▶ Collection entries:
──────────────────────────────
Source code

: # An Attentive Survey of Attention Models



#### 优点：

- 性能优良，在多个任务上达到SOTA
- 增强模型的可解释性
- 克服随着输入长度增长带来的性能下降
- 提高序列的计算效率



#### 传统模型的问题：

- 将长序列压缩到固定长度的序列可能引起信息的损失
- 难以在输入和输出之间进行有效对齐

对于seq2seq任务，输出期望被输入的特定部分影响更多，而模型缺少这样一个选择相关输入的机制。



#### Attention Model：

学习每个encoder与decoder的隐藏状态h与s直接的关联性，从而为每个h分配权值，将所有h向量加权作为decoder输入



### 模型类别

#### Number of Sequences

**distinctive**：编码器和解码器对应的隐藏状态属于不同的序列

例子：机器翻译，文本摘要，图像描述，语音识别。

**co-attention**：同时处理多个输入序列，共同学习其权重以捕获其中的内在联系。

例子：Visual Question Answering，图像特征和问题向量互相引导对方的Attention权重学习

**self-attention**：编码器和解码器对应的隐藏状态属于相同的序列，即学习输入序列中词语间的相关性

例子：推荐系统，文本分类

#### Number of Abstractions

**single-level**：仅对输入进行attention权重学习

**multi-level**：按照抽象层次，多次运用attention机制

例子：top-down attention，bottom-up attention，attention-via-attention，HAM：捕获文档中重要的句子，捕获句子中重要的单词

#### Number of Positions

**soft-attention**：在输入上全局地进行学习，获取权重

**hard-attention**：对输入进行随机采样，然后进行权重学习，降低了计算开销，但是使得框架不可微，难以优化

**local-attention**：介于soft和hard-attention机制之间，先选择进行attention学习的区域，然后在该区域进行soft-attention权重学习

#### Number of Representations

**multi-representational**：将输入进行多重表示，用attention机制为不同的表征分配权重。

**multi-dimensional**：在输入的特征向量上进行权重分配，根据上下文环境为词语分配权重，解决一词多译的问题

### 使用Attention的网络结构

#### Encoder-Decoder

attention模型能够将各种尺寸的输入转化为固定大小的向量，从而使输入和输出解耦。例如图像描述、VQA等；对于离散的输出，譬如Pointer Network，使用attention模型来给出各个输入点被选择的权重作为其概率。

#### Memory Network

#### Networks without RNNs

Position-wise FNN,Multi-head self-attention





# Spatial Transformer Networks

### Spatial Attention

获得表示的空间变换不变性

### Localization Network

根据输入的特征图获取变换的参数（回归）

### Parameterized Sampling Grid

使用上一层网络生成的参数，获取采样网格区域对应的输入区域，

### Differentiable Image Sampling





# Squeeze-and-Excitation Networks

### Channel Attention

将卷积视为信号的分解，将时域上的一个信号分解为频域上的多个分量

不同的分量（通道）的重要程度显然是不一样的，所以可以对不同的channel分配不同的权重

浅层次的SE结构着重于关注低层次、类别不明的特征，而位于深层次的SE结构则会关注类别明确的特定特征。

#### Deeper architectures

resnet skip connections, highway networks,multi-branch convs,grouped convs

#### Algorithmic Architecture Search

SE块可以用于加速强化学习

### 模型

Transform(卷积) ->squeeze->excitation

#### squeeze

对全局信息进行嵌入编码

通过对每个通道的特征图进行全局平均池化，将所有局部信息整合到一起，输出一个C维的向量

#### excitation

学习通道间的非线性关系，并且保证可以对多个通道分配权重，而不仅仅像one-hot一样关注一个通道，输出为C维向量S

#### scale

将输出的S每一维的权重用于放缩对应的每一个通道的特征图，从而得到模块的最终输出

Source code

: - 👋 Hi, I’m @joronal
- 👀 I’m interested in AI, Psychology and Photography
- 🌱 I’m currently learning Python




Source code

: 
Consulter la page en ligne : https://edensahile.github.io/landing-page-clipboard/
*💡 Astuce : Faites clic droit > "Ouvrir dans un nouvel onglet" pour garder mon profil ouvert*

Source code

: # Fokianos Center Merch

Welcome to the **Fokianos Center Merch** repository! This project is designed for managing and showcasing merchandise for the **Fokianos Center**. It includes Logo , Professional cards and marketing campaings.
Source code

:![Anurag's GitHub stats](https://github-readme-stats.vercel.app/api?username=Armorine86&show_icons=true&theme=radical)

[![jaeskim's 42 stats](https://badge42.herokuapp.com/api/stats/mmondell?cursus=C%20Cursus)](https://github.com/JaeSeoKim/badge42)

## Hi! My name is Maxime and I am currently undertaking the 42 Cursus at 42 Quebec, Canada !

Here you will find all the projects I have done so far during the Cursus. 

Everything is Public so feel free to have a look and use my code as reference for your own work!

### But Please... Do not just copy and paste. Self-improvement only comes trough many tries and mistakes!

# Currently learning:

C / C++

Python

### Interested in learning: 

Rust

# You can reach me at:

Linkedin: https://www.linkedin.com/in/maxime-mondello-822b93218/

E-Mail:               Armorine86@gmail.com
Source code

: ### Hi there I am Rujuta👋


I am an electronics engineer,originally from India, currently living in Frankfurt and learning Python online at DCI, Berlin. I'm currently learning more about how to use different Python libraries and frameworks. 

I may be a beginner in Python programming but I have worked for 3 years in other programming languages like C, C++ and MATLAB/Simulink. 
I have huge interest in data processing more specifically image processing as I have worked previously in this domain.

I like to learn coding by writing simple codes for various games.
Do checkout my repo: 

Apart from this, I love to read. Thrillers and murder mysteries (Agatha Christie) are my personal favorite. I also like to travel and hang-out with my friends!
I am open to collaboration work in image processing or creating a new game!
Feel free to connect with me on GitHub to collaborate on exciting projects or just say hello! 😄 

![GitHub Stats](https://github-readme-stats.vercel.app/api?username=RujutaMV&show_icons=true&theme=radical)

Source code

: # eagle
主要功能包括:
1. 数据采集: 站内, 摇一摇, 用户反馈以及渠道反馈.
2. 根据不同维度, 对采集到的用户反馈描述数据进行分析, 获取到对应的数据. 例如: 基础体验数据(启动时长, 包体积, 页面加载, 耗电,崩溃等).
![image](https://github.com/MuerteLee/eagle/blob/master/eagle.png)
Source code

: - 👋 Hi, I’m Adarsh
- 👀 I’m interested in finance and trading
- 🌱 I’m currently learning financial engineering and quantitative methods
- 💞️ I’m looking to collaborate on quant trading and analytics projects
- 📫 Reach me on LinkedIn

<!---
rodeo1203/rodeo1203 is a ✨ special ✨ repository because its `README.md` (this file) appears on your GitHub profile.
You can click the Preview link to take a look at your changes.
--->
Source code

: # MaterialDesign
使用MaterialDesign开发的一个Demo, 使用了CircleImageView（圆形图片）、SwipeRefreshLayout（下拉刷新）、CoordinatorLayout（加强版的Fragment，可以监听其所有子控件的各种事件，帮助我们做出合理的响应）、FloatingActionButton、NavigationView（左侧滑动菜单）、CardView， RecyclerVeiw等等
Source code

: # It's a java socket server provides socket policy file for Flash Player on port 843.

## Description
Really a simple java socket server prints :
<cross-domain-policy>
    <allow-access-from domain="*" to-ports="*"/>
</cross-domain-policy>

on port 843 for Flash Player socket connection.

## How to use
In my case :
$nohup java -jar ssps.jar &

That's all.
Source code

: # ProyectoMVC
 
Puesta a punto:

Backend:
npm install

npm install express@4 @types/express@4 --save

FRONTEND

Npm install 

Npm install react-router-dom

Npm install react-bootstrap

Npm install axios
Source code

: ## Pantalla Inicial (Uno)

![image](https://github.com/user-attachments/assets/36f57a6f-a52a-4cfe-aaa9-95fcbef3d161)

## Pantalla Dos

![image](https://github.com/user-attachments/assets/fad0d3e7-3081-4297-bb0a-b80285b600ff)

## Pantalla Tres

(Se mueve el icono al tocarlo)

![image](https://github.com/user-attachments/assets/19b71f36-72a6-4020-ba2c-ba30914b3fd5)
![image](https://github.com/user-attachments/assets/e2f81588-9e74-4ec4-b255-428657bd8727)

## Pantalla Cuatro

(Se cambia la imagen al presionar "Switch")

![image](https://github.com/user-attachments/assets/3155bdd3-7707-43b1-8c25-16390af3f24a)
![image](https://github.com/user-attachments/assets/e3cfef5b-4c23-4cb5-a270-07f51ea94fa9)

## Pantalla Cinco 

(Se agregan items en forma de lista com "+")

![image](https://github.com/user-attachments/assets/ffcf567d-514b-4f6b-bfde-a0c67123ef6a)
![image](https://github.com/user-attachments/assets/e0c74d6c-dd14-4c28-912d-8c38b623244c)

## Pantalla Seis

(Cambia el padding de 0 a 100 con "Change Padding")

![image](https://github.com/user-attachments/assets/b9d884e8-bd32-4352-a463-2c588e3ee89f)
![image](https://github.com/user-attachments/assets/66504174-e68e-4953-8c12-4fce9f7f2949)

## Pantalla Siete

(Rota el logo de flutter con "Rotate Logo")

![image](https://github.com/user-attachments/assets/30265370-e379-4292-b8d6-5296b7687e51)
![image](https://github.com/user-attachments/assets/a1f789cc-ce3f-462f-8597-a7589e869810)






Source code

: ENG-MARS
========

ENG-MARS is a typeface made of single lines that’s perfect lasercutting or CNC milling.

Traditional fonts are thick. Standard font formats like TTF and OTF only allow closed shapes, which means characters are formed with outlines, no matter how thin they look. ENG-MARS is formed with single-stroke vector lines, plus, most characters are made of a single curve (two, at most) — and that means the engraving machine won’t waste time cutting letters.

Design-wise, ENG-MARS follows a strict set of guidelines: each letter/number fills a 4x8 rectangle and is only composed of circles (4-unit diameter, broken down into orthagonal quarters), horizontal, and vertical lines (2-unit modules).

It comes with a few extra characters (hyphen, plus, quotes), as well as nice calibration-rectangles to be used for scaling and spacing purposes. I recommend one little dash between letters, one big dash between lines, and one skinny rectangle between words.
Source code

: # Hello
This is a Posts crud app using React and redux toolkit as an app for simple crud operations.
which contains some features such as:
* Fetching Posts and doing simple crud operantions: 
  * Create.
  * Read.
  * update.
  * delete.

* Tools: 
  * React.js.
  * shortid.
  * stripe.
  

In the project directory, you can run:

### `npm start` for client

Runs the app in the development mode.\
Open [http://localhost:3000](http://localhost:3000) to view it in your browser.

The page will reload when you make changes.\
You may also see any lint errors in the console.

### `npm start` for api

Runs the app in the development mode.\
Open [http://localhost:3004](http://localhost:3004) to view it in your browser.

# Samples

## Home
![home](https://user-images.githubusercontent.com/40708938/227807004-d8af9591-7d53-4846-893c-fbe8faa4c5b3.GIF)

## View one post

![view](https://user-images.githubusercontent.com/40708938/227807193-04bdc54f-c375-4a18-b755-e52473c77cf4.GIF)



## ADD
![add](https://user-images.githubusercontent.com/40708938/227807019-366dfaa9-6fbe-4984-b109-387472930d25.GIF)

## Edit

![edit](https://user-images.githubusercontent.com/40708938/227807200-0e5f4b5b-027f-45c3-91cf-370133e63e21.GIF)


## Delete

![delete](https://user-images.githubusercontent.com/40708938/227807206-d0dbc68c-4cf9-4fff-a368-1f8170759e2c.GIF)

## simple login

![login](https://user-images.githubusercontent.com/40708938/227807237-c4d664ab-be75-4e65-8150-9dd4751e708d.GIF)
──────────────────────────────
▶ Instructions for the task:
Retype the lines from the start of the entries through the line containing "对于seq2seq任务，输出", including both ends.

▶ Completed exercise:
Source code

: # An Attentive Survey of Attention Models



#### 优点：

- 性能优良，在多个任务上达到SOTA
- 增强模型的可解释性
- 克服随着输入长度增长带来的性能下降
- 提高序列的计算效率



#### 传统模型的问题：

- 将长序列压缩到固定长度的序列可能引起信息的损失
- 难以在输入和输出之间进行有效对齐

对于seq2seq任务，输出期望被输入的特定部分影响更多，而模型缺少这样一个选择相关输入的机制。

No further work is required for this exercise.